- Your task:
Omitting all pictures, retype the entries below exactly as given.

- Extracted data:
******************************

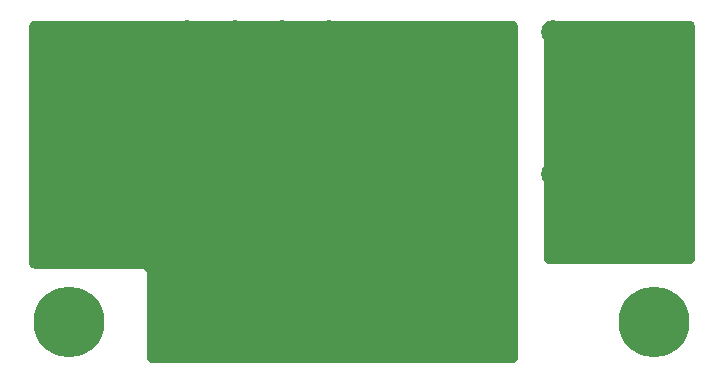
<source format=gbl>
%TF.GenerationSoftware,KiCad,Pcbnew,8.0.4*%
%TF.CreationDate,2024-08-05T19:41:16-07:00*%
%TF.ProjectId,20220727_Projects_Ideal_Diode_02,32303232-3037-4323-975f-50726f6a6563,rev?*%
%TF.SameCoordinates,PX9634260PY6ea0500*%
%TF.FileFunction,Copper,L2,Bot*%
%TF.FilePolarity,Positive*%
%FSLAX46Y46*%
G04 Gerber Fmt 4.6, Leading zero omitted, Abs format (unit mm)*
G04 Created by KiCad (PCBNEW 8.0.4) date 2024-08-05 19:41:16*
%MOMM*%
%LPD*%
G01*
G04 APERTURE LIST*
%TA.AperFunction,ComponentPad*%
%ADD10C,6.000000*%
%TD*%
%TA.AperFunction,ComponentPad*%
%ADD11C,3.000000*%
%TD*%
%TA.AperFunction,ComponentPad*%
%ADD12C,12.000000*%
%TD*%
%TA.AperFunction,SMDPad,CuDef*%
%ADD13R,28.000000X28.000000*%
%TD*%
%TA.AperFunction,ViaPad*%
%ADD14C,2.000000*%
%TD*%
G04 APERTURE END LIST*
D10*
%TO.P,P103,1,1*%
%TO.N,/+VIN*%
X53000000Y3500000D03*
%TD*%
D11*
%TO.P,P104,1,1*%
%TO.N,GND*%
X45600000Y22500000D03*
X46800000Y25500000D03*
X46800000Y19500000D03*
X50000000Y26900000D03*
D12*
X50000000Y22500000D03*
D11*
X50000000Y18100000D03*
X53000000Y25700000D03*
X53200000Y19500000D03*
X54400000Y22500000D03*
%TD*%
D10*
%TO.P,P101,1,1*%
%TO.N,/+VIN*%
X3500000Y3500000D03*
%TD*%
D11*
%TO.P,P102,1,1*%
%TO.N,/-SOURCE*%
X2100000Y22500000D03*
X3300000Y25500000D03*
X3300000Y19500000D03*
X6500000Y26900000D03*
D12*
X6500000Y22500000D03*
D11*
X6500000Y18100000D03*
X9500000Y25700000D03*
X9700000Y19500000D03*
X10900000Y22500000D03*
%TD*%
D13*
%TO.P,P105,1,1*%
%TO.N,/-SOURCE*%
X27500000Y14500000D03*
%TD*%
D14*
%TO.N,GND*%
X44500000Y16000000D03*
X54500000Y16000000D03*
X44500000Y28000000D03*
%TO.N,/-SOURCE*%
X13500000Y24000000D03*
X13500000Y12000000D03*
X1500000Y12000000D03*
X13500000Y20000000D03*
X13500000Y16000000D03*
X21500000Y28000000D03*
X21500000Y24000000D03*
X13500000Y28000000D03*
X1500000Y16000000D03*
X17500000Y20000000D03*
X5500000Y12000000D03*
X17500000Y16000000D03*
X29500000Y16000000D03*
X29500000Y20000000D03*
X17500000Y28000000D03*
X9500000Y12000000D03*
X25500000Y9000000D03*
X17500000Y24000000D03*
X29500000Y12000000D03*
X17500000Y9000000D03*
X21500000Y9000000D03*
X25500000Y28000000D03*
X17500000Y12000000D03*
X29500000Y24000000D03*
X25500000Y24000000D03*
%TD*%
%TA.AperFunction,Conductor*%
%TO.N,/-SOURCE*%
G36*
X41008187Y28998922D02*
G01*
X41036201Y28995235D01*
X41112964Y28985129D01*
X41144731Y28976617D01*
X41234675Y28939361D01*
X41263160Y28922915D01*
X41340393Y28863651D01*
X41363650Y28840394D01*
X41422914Y28763161D01*
X41439361Y28734674D01*
X41476615Y28644735D01*
X41485128Y28612964D01*
X41498922Y28508190D01*
X41500000Y28491743D01*
X41500000Y508258D01*
X41498922Y491811D01*
X41485128Y387037D01*
X41476615Y355266D01*
X41439361Y265327D01*
X41422914Y236840D01*
X41363650Y159607D01*
X41340393Y136350D01*
X41263160Y77086D01*
X41234673Y60639D01*
X41144734Y23385D01*
X41112963Y14872D01*
X41035024Y4612D01*
X41008187Y1078D01*
X40991742Y0D01*
X10608258Y0D01*
X10591812Y1078D01*
X10487037Y14872D01*
X10455265Y23385D01*
X10365326Y60639D01*
X10336839Y77086D01*
X10259606Y136350D01*
X10236349Y159607D01*
X10177085Y236840D01*
X10160638Y265327D01*
X10123384Y355266D01*
X10114871Y387039D01*
X10101078Y491813D01*
X10100000Y508258D01*
X10100000Y7499993D01*
X10100000Y7500000D01*
X10082963Y7629410D01*
X10033013Y7750000D01*
X9953553Y7853553D01*
X9892525Y7900382D01*
X9850002Y7933012D01*
X9729408Y7982964D01*
X9600002Y8000000D01*
X9600000Y8000000D01*
X608258Y8000000D01*
X591812Y8001078D01*
X487037Y8014872D01*
X455265Y8023385D01*
X365326Y8060639D01*
X336839Y8077086D01*
X259606Y8136350D01*
X236349Y8159607D01*
X177085Y8236840D01*
X160638Y8265327D01*
X123384Y8355266D01*
X114871Y8387039D01*
X101078Y8491813D01*
X100000Y8508258D01*
X100000Y28491743D01*
X101078Y28508188D01*
X101917Y28514568D01*
X114872Y28612967D01*
X123382Y28644730D01*
X160640Y28734679D01*
X177082Y28763157D01*
X236351Y28840397D01*
X259603Y28863649D01*
X336843Y28922918D01*
X365321Y28939360D01*
X455270Y28976618D01*
X487033Y28985128D01*
X568592Y28995866D01*
X591813Y28998922D01*
X608258Y29000000D01*
X40991742Y29000000D01*
X41008187Y28998922D01*
G37*
%TD.AperFunction*%
%TD*%
%TA.AperFunction,Conductor*%
%TO.N,GND*%
G36*
X56008187Y28998922D02*
G01*
X56036201Y28995235D01*
X56112964Y28985129D01*
X56144731Y28976617D01*
X56234675Y28939361D01*
X56263160Y28922915D01*
X56340393Y28863651D01*
X56363650Y28840394D01*
X56422914Y28763161D01*
X56439361Y28734674D01*
X56476615Y28644735D01*
X56485128Y28612964D01*
X56498922Y28508190D01*
X56500000Y28491743D01*
X56500000Y8908258D01*
X56498922Y8891811D01*
X56485128Y8787037D01*
X56476615Y8755266D01*
X56439361Y8665327D01*
X56422914Y8636840D01*
X56363650Y8559607D01*
X56340393Y8536350D01*
X56263160Y8477086D01*
X56234673Y8460639D01*
X56144734Y8423385D01*
X56112963Y8414872D01*
X56035024Y8404612D01*
X56008187Y8401078D01*
X55991742Y8400000D01*
X44208258Y8400000D01*
X44191812Y8401078D01*
X44087037Y8414872D01*
X44055265Y8423385D01*
X43965326Y8460639D01*
X43936839Y8477086D01*
X43859606Y8536350D01*
X43836349Y8559607D01*
X43777085Y8636840D01*
X43760638Y8665327D01*
X43723384Y8755266D01*
X43714871Y8787039D01*
X43701078Y8891813D01*
X43700000Y8908258D01*
X43700000Y28491743D01*
X43701078Y28508188D01*
X43701917Y28514568D01*
X43714872Y28612967D01*
X43723382Y28644730D01*
X43760640Y28734679D01*
X43777082Y28763157D01*
X43836351Y28840397D01*
X43859603Y28863649D01*
X43936843Y28922918D01*
X43965321Y28939360D01*
X44055270Y28976618D01*
X44087033Y28985128D01*
X44168592Y28995866D01*
X44191813Y28998922D01*
X44208258Y29000000D01*
X55991742Y29000000D01*
X56008187Y28998922D01*
G37*
%TD.AperFunction*%
%TD*%
M02*

</source>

******************************

- Written reply:
<source format=gbl>
%TF.GenerationSoftware,KiCad,Pcbnew,8.0.4*%
%TF.CreationDate,2024-08-05T19:41:16-07:00*%
%TF.ProjectId,20220727_Projects_Ideal_Diode_02,32303232-3037-4323-975f-50726f6a6563,rev?*%
%TF.SameCoordinates,PX9634260PY6ea0500*%
%TF.FileFunction,Copper,L2,Bot*%
%TF.FilePolarity,Positive*%
%FSLAX46Y46*%
G04 Gerber Fmt 4.6, Leading zero omitted, Abs format (unit mm)*
G04 Created by KiCad (PCBNEW 8.0.4) date 2024-08-05 19:41:16*
%MOMM*%
%LPD*%
G01*
G04 APERTURE LIST*
%TA.AperFunction,ComponentPad*%
%ADD10C,6.000000*%
%TD*%
%TA.AperFunction,ComponentPad*%
%ADD11C,3.000000*%
%TD*%
%TA.AperFunction,ComponentPad*%
%ADD12C,12.000000*%
%TD*%
%TA.AperFunction,SMDPad,CuDef*%
%ADD13R,28.000000X28.000000*%
%TD*%
%TA.AperFunction,ViaPad*%
%ADD14C,2.000000*%
%TD*%
G04 APERTURE END LIST*
D10*
%TO.P,P103,1,1*%
%TO.N,/+VIN*%
X53000000Y3500000D03*
%TD*%
D11*
%TO.P,P104,1,1*%
%TO.N,GND*%
X45600000Y22500000D03*
X46800000Y25500000D03*
X46800000Y19500000D03*
X50000000Y26900000D03*
D12*
X50000000Y22500000D03*
D11*
X50000000Y18100000D03*
X53000000Y25700000D03*
X53200000Y19500000D03*
X54400000Y22500000D03*
%TD*%
D10*
%TO.P,P101,1,1*%
%TO.N,/+VIN*%
X3500000Y3500000D03*
%TD*%
D11*
%TO.P,P102,1,1*%
%TO.N,/-SOURCE*%
X2100000Y22500000D03*
X3300000Y25500000D03*
X3300000Y19500000D03*
X6500000Y26900000D03*
D12*
X6500000Y22500000D03*
D11*
X6500000Y18100000D03*
X9500000Y25700000D03*
X9700000Y19500000D03*
X10900000Y22500000D03*
%TD*%
D13*
%TO.P,P105,1,1*%
%TO.N,/-SOURCE*%
X27500000Y14500000D03*
%TD*%
D14*
%TO.N,GND*%
X44500000Y16000000D03*
X54500000Y16000000D03*
X44500000Y28000000D03*
%TO.N,/-SOURCE*%
X13500000Y24000000D03*
X13500000Y12000000D03*
X1500000Y12000000D03*
X13500000Y20000000D03*
X13500000Y16000000D03*
X21500000Y28000000D03*
X21500000Y24000000D03*
X13500000Y28000000D03*
X1500000Y16000000D03*
X17500000Y20000000D03*
X5500000Y12000000D03*
X17500000Y16000000D03*
X29500000Y16000000D03*
X29500000Y20000000D03*
X17500000Y28000000D03*
X9500000Y12000000D03*
X25500000Y9000000D03*
X17500000Y24000000D03*
X29500000Y12000000D03*
X17500000Y9000000D03*
X21500000Y9000000D03*
X25500000Y28000000D03*
X17500000Y12000000D03*
X29500000Y24000000D03*
X25500000Y24000000D03*
%TD*%
%TA.AperFunction,Conductor*%
%TO.N,/-SOURCE*%
G36*
X41008187Y28998922D02*
G01*
X41036201Y28995235D01*
X41112964Y28985129D01*
X41144731Y28976617D01*
X41234675Y28939361D01*
X41263160Y28922915D01*
X41340393Y28863651D01*
X41363650Y28840394D01*
X41422914Y28763161D01*
X41439361Y28734674D01*
X41476615Y28644735D01*
X41485128Y28612964D01*
X41498922Y28508190D01*
X41500000Y28491743D01*
X41500000Y508258D01*
X41498922Y491811D01*
X41485128Y387037D01*
X41476615Y355266D01*
X41439361Y265327D01*
X41422914Y236840D01*
X41363650Y159607D01*
X41340393Y136350D01*
X41263160Y77086D01*
X41234673Y60639D01*
X41144734Y23385D01*
X41112963Y14872D01*
X41035024Y4612D01*
X41008187Y1078D01*
X40991742Y0D01*
X10608258Y0D01*
X10591812Y1078D01*
X10487037Y14872D01*
X10455265Y23385D01*
X10365326Y60639D01*
X10336839Y77086D01*
X10259606Y136350D01*
X10236349Y159607D01*
X10177085Y236840D01*
X10160638Y265327D01*
X10123384Y355266D01*
X10114871Y387039D01*
X10101078Y491813D01*
X10100000Y508258D01*
X10100000Y7499993D01*
X10100000Y7500000D01*
X10082963Y7629410D01*
X10033013Y7750000D01*
X9953553Y7853553D01*
X9892525Y7900382D01*
X9850002Y7933012D01*
X9729408Y7982964D01*
X9600002Y8000000D01*
X9600000Y8000000D01*
X608258Y8000000D01*
X591812Y8001078D01*
X487037Y8014872D01*
X455265Y8023385D01*
X365326Y8060639D01*
X336839Y8077086D01*
X259606Y8136350D01*
X236349Y8159607D01*
X177085Y8236840D01*
X160638Y8265327D01*
X123384Y8355266D01*
X114871Y8387039D01*
X101078Y8491813D01*
X100000Y8508258D01*
X100000Y28491743D01*
X101078Y28508188D01*
X101917Y28514568D01*
X114872Y28612967D01*
X123382Y28644730D01*
X160640Y28734679D01*
X177082Y28763157D01*
X236351Y28840397D01*
X259603Y28863649D01*
X336843Y28922918D01*
X365321Y28939360D01*
X455270Y28976618D01*
X487033Y28985128D01*
X568592Y28995866D01*
X591813Y28998922D01*
X608258Y29000000D01*
X40991742Y29000000D01*
X41008187Y28998922D01*
G37*
%TD.AperFunction*%
%TD*%
%TA.AperFunction,Conductor*%
%TO.N,GND*%
G36*
X56008187Y28998922D02*
G01*
X56036201Y28995235D01*
X56112964Y28985129D01*
X56144731Y28976617D01*
X56234675Y28939361D01*
X56263160Y28922915D01*
X56340393Y28863651D01*
X56363650Y28840394D01*
X56422914Y28763161D01*
X56439361Y28734674D01*
X56476615Y28644735D01*
X56485128Y28612964D01*
X56498922Y28508190D01*
X56500000Y28491743D01*
X56500000Y8908258D01*
X56498922Y8891811D01*
X56485128Y8787037D01*
X56476615Y8755266D01*
X56439361Y8665327D01*
X56422914Y8636840D01*
X56363650Y8559607D01*
X56340393Y8536350D01*
X56263160Y8477086D01*
X56234673Y8460639D01*
X56144734Y8423385D01*
X56112963Y8414872D01*
X56035024Y8404612D01*
X56008187Y8401078D01*
X55991742Y8400000D01*
X44208258Y8400000D01*
X44191812Y8401078D01*
X44087037Y8414872D01*
X44055265Y8423385D01*
X43965326Y8460639D01*
X43936839Y8477086D01*
X43859606Y8536350D01*
X43836349Y8559607D01*
X43777085Y8636840D01*
X43760638Y8665327D01*
X43723384Y8755266D01*
X43714871Y8787039D01*
X43701078Y8891813D01*
X43700000Y8908258D01*
X43700000Y28491743D01*
X43701078Y28508188D01*
X43701917Y28514568D01*
X43714872Y28612967D01*
X43723382Y28644730D01*
X43760640Y28734679D01*
X43777082Y28763157D01*
X43836351Y28840397D01*
X43859603Y28863649D01*
X43936843Y28922918D01*
X43965321Y28939360D01*
X44055270Y28976618D01*
X44087033Y28985128D01*
X44168592Y28995866D01*
X44191813Y28998922D01*
X44208258Y29000000D01*
X55991742Y29000000D01*
X56008187Y28998922D01*
G37*
%TD.AperFunction*%
%TD*%
M02*

</source>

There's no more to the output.